A final, pie-in-the-sky idea that I’d love to see added to the game: split up the current dungeons into their most interesting encounters. Make those parts fractals, and then let players choose different playlists of fractals from the portal in LA. (So I can run the AC fractal playlist and get AC tokens, or the “mixed bag” playlist and get a potpourri of different fractals and tokens). And then add a “currency” page that stores all my different currencies. Seriously.
A lot of other people have pretty quickly come up with good lists of what the problem with dungeons is. Here’s mine:
1) Poor rewards for time investment, especially the story mode dungeons. I get that you don’t want the old days of people running CM Story for infinite XP, but at least give tokens for first-time completion (or even better, if someone in the party hasn’t done the dungeon before, everyone gets tokens for helping them through it). I’ve spent, at a conservative estimate, 30 hours in fractals thus far (probably much more, but I’m guessing here). I’m still barely even halfway to getting the backpack. What do you define as “minimal grind”? Why do so many things require 250 stacks of ultra-rare materials? (That’s not really dungeon-related, I guess).
2) HP bars everywhere (As an experiment, cut the HP of every mob and every boss by 50%. Play the dungeon.
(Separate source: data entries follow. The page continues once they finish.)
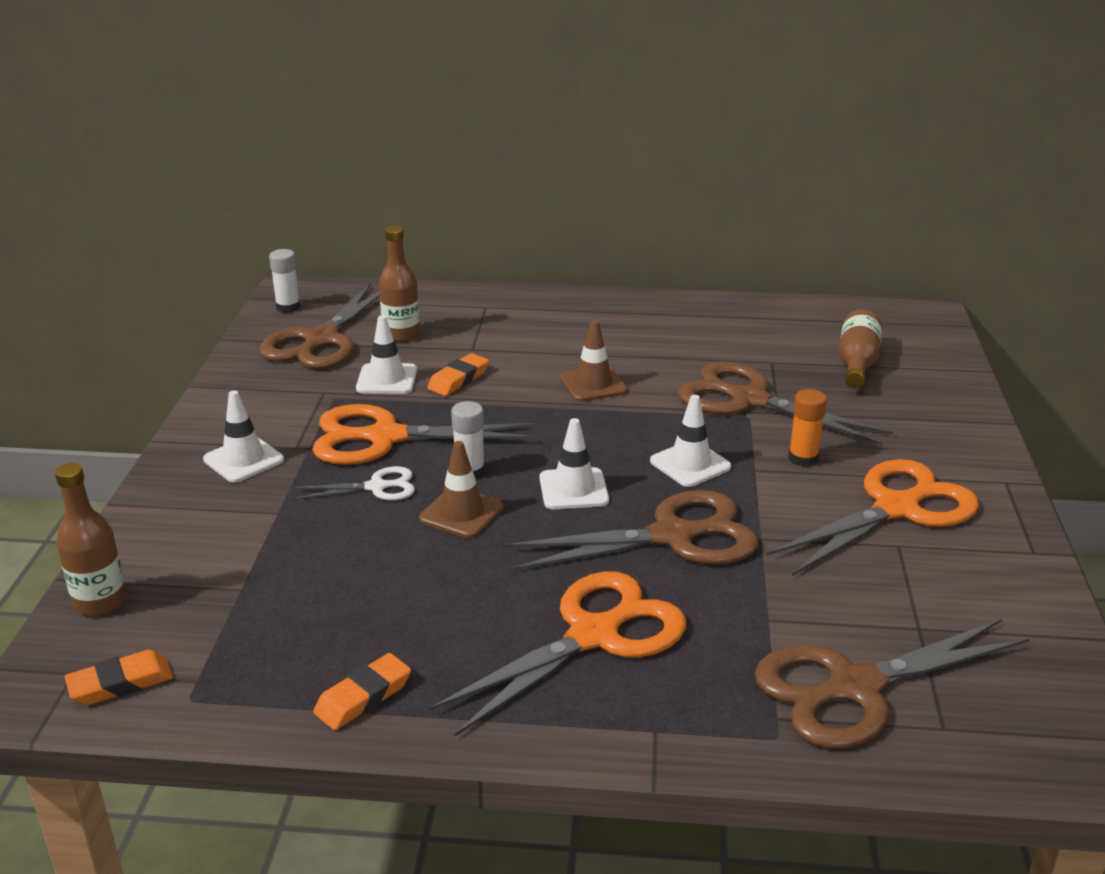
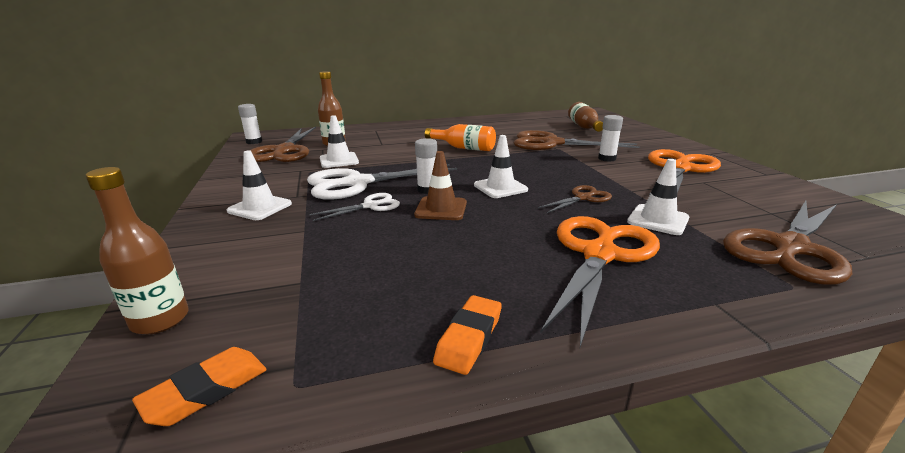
camera: 20 degrees left, 5 degrees down
(385, 437) = (358, 183): orange scissors -> white scissors
(458, 379) = (384, 155): orange eraser -> none
(593, 384) = (464, 148): brown traffic cone -> orange bottle
(672, 536) = (583, 198): brown scissors -> brown scissors, size x0.51
(690, 464) = (553, 168): white traffic cone -> white traffic cone (658, 220)
(803, 458) = (607, 158): orange glue stick -> white glue stick

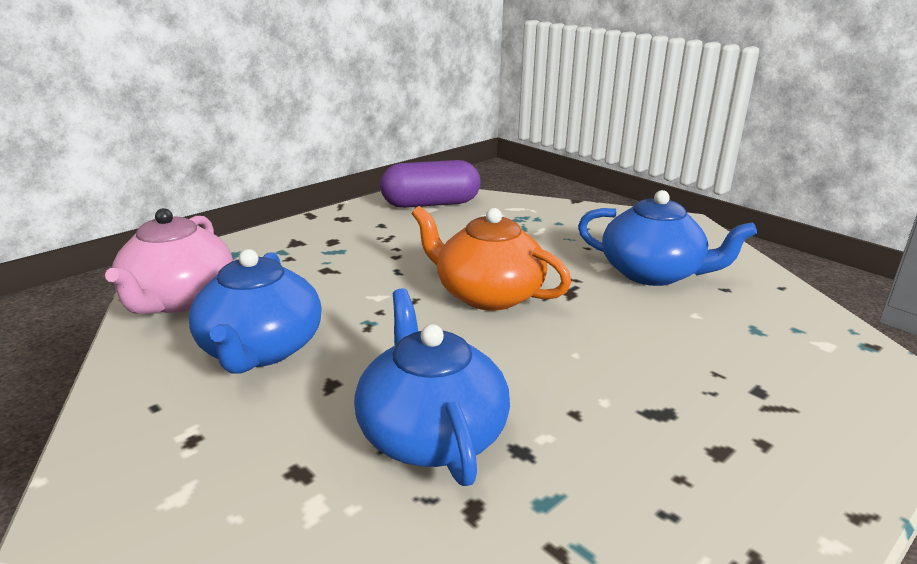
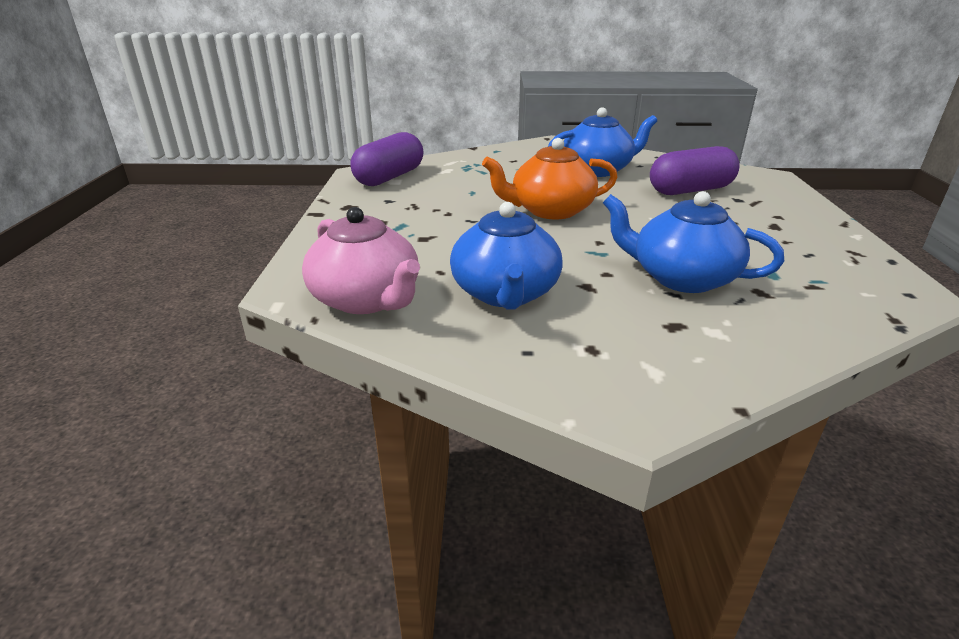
camera: 45 degrees left, 5 degrees up
(260, 349) = (505, 293): blue teapot -> blue teapot turned 45 degrees clockwise
(715, 347) = (690, 190): none -> purple capsule

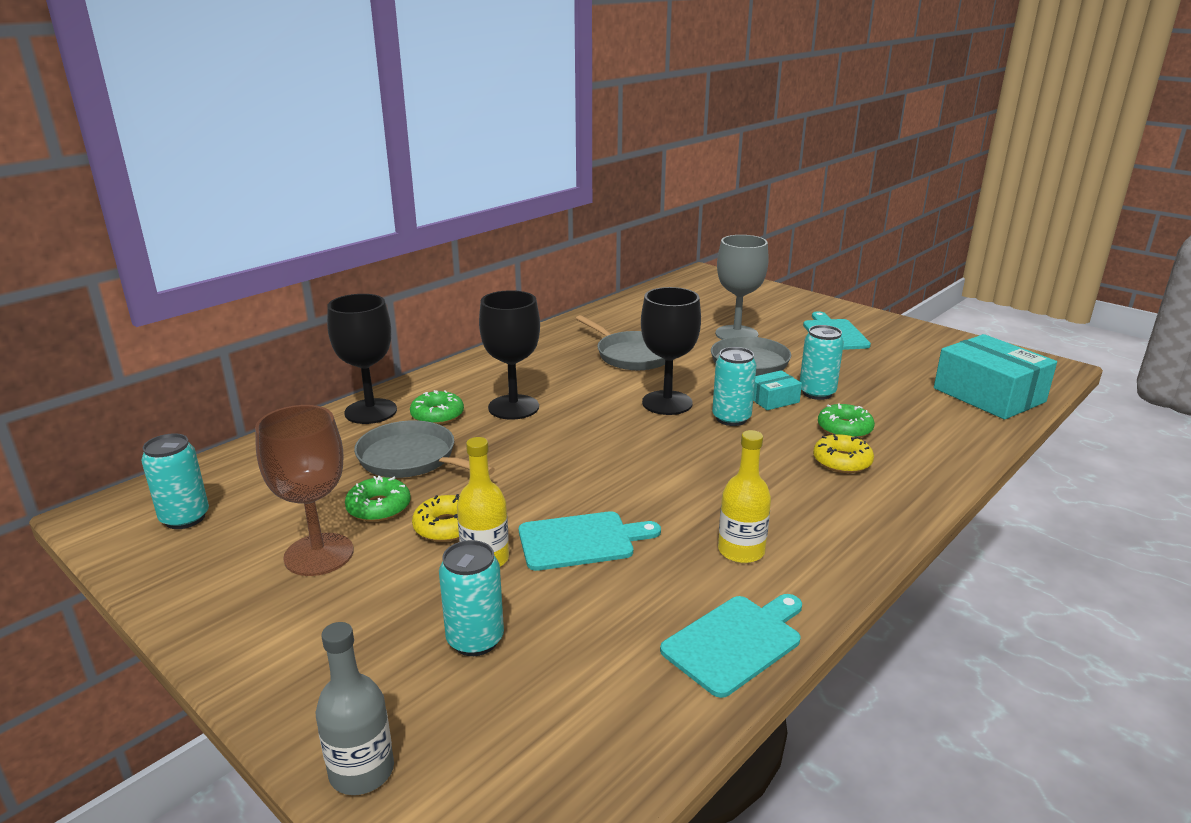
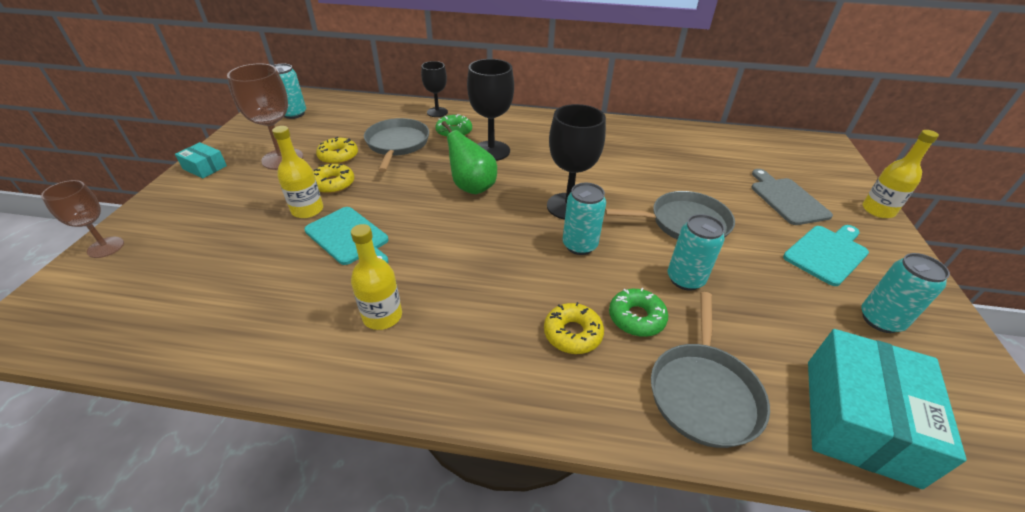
camera: 55 degrees right, 15 degrees up
(362, 771) = (106, 247): grey bottle -> brown goblet
(371, 411) = (437, 112): black goblet -> black goblet, size x0.63
(379, 507) = (338, 156): green donut -> yellow donut
(475, 640) = (225, 238): turquoise can -> turquoise can (880, 320)
(568, 440) = (470, 186): none -> green pear
(632, 355) = (623, 165): grey pan -> grey pan (703, 392)
(735, 642) = (263, 351): turquoise cutting board -> none
(736, 334) = (734, 199): grey goblet -> none
(758, 317) = (787, 199): none -> grey cutting board
(773, 399) = (639, 257): turquoise box -> turquoise box (205, 167)
(804, 297) = (878, 210): none -> yellow bottle

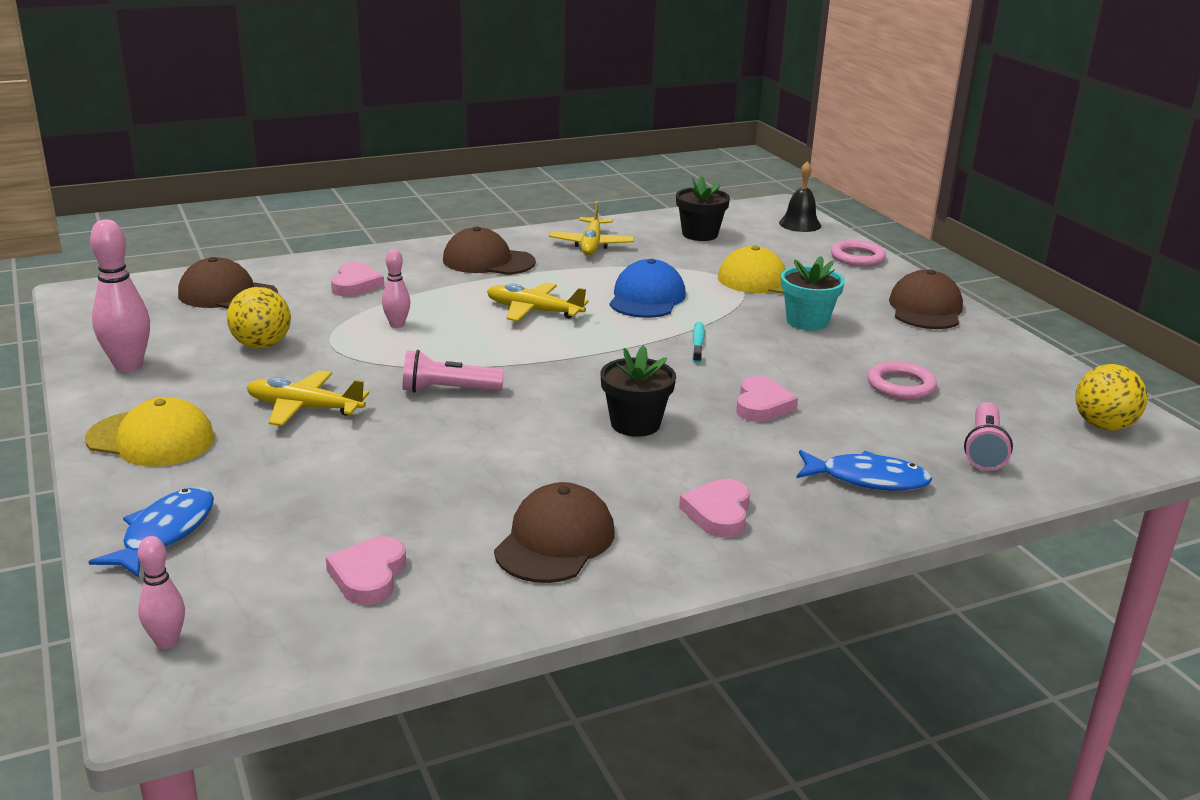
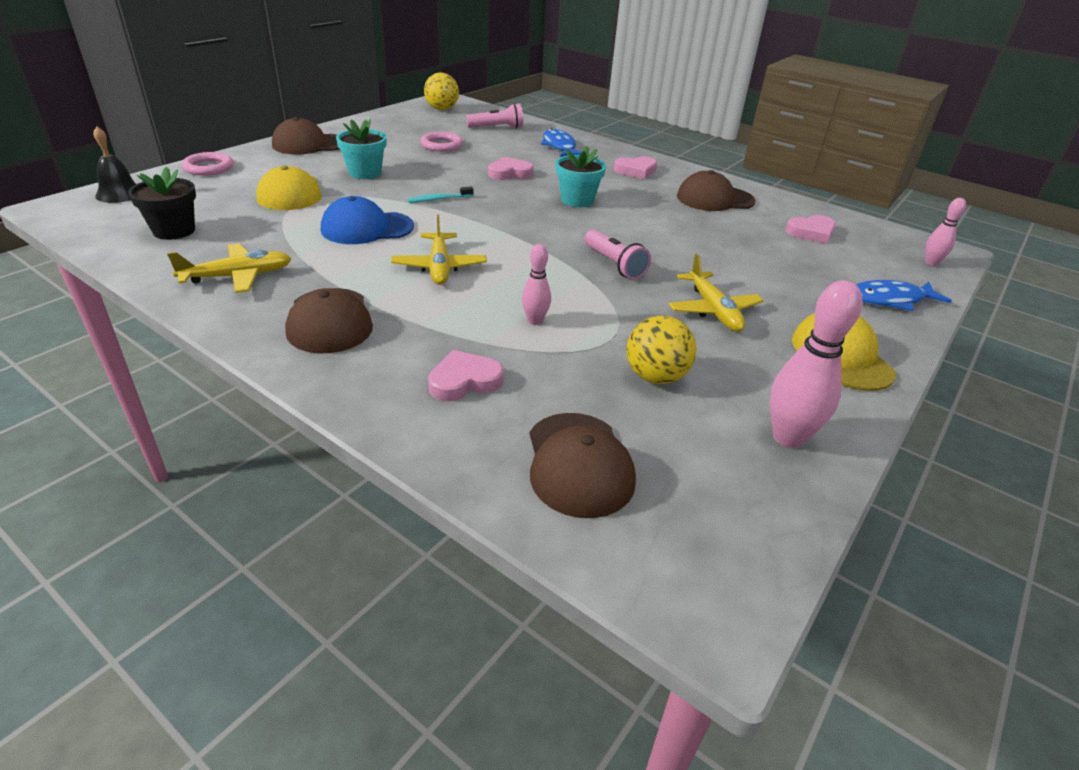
camera: 120 degrees left, 10 degrees up
(635, 424) = (577, 200): black flower pot -> turquoise flower pot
Is it meaningfully less challenging? Or just shorter? There is a difference.)
3) Unbalanced difficulty. Some paths and dungeons are far, far faster and easier than others. Some bosses are insanely difficult and basically require exploits to be defeated, while others (most) are just tedious time sinks without any challenge or interesting mechanics. (Even in the generally excellent fractal dungeons, the jellyfish boss is a great example of a boss that just takes forever to kill without anything interesting about it)
4) Over reliance on RNG. If it drops from the dungeon, we should be able to buy it with tokens. Rolling the dice on opening a chest is fun enough, but I don’t want to be locked out from Ascended rings because I’m not lucky enough (I actually do have a ring, but many of my friends don’t and it’s extremely frustrating for them). Cosmetic items can be a drop, sure, but gameplay-relevant items shouldn’t be locked away like that.
5) Trash mobs. What role do they play in dungeons? Are they there to provide smaller challenges to introduce mechanics and prepare players for the more challenging boss? Or are they filler? I’d argue that they’re filler in the vast majority of the dungeons. They just waste the player’s time and end up being skipped by most players. Even in the fractals, players just run past trash mobs wherever possible (after the ice elemental in Snowblind, the stairs up to the first seal in Colossus). If an enemy can be avoided, players will find a way to avoid them. Rather than just accepting that that’s the way it’s going to be, either make it worthwhile to kill the enemies, or make them unavoidable (and if you’re going to do that, give them interesting mechanics or players will hate you for making them fight past yet more waste-of-time trash).